Es sind eigentlich nur zwei kleine Flecken Land, aber sie stehen seit Jahren im Blickpunkt der Weltöffentlichkeit: der Gazastreifen und das Westjordanland, seit dem Sechstagekrieg im Juni 1967 von Israel besetzt. Der Gazastreifen am Mittelmeer grenzt an Ägypten und ist nur 42 Kilometer lang. Hier leben 1,1 Millionen Palästinenser und 7000 israelische Siedler, die allerdings 25 Prozent des Gebiets beanspruchen. Die Durchquerung des Westjordanlands auf der Straße Nr. 60, die von Norden nach Süden durch die historischen Städte Dschenin, Nablus, Bethlehem und Hebron führt, dauert vier Stunden. Die Fahrt von Osten nach Westen, auf einer der modernen Schnellstraßen, die das Land vom Jordan bis zur "Grünen Linie" durchqueren, der Grenze zwischen dem Westjordanland und Israel, könnte etwa 30 Minuten dauern. Aber für die Menschen, die dort leben, gelten andere Maßstäbe, was Zeit und Entfernung angeht.
Den 2,2 Millionen palästinensischen Einwohnern des Westjordanlands und Ostjerusalems ist die Benutzung des größten Teils der Straße Nr. 60 - und vieler anderer Verkehrswege - praktisch verwehrt. Diese Straßen wurden eigens für die 376 000 Israelis gebaut, die sich in den vergangenen 35 Jahren hier angesiedelt haben. Palästinenser, die von Ramallah nach Jericho fahren wollen, müssen sich für die rund 40 Kilometer einen ganzen Tag, wenn nicht sogar mehrere Tage Zeit nehmen, um alle Straßensperren und Kontrollpunkte der Israelis zu passieren.

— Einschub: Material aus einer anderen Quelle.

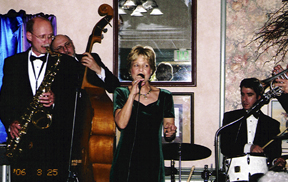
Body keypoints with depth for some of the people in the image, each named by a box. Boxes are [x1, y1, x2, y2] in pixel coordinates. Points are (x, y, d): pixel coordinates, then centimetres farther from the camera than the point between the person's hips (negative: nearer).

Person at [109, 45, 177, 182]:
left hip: (153, 162, 1)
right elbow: (121, 123, -13)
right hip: (126, 161, -1)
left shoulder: (164, 96, 8)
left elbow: (168, 136, 12)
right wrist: (133, 94, -14)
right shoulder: (121, 93, 5)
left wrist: (170, 132, -11)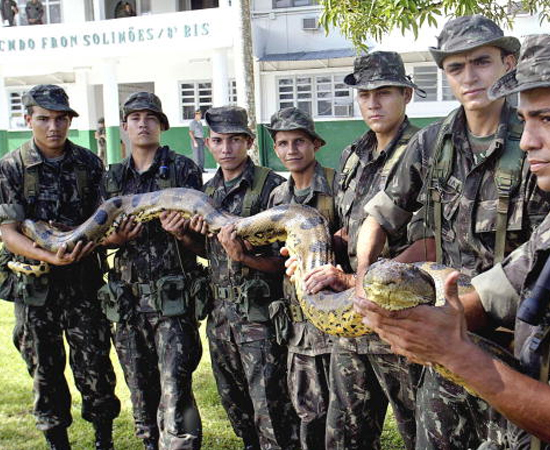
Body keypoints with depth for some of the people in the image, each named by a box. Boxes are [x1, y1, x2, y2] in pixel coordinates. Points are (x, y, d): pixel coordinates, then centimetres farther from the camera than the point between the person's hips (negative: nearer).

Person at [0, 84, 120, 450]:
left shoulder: (89, 164, 4)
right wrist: (49, 256, -26)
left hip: (84, 281, 1)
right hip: (34, 285, 0)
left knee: (95, 366, 2)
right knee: (45, 369, 11)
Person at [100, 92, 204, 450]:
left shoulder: (182, 169, 2)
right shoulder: (113, 177, 14)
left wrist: (179, 229, -23)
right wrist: (116, 238, -9)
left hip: (171, 297, -4)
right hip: (127, 296, 5)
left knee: (175, 389, -9)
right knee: (141, 390, 13)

Viele Völker, die in der Vergangenheit hier gelebt haben, taten dies ohne solche Schwierigkeiten. Ein Bündel von Briefen belegt es. Sie wurden vor 40 Jahren in einer Höhle in der Judäischen Wüste gefunden, nahe der Südgrenze des Westjordanlands. Sie beschreiben unter anderem den Alltag von Babatha, einer Jüdin aus dem 2. Jahrhundert.
Babatha erzählt vom friedlichen Miteinander von Juden und Arabern. Und noch vor 100 Jahren war es normal, dass Juden, Christen und Araber ihre religiösen Feste gemeinsam feierten. Erst im 20. Jahrhundert, mit dem Beginn des Nationalismus, endete die Harmonie.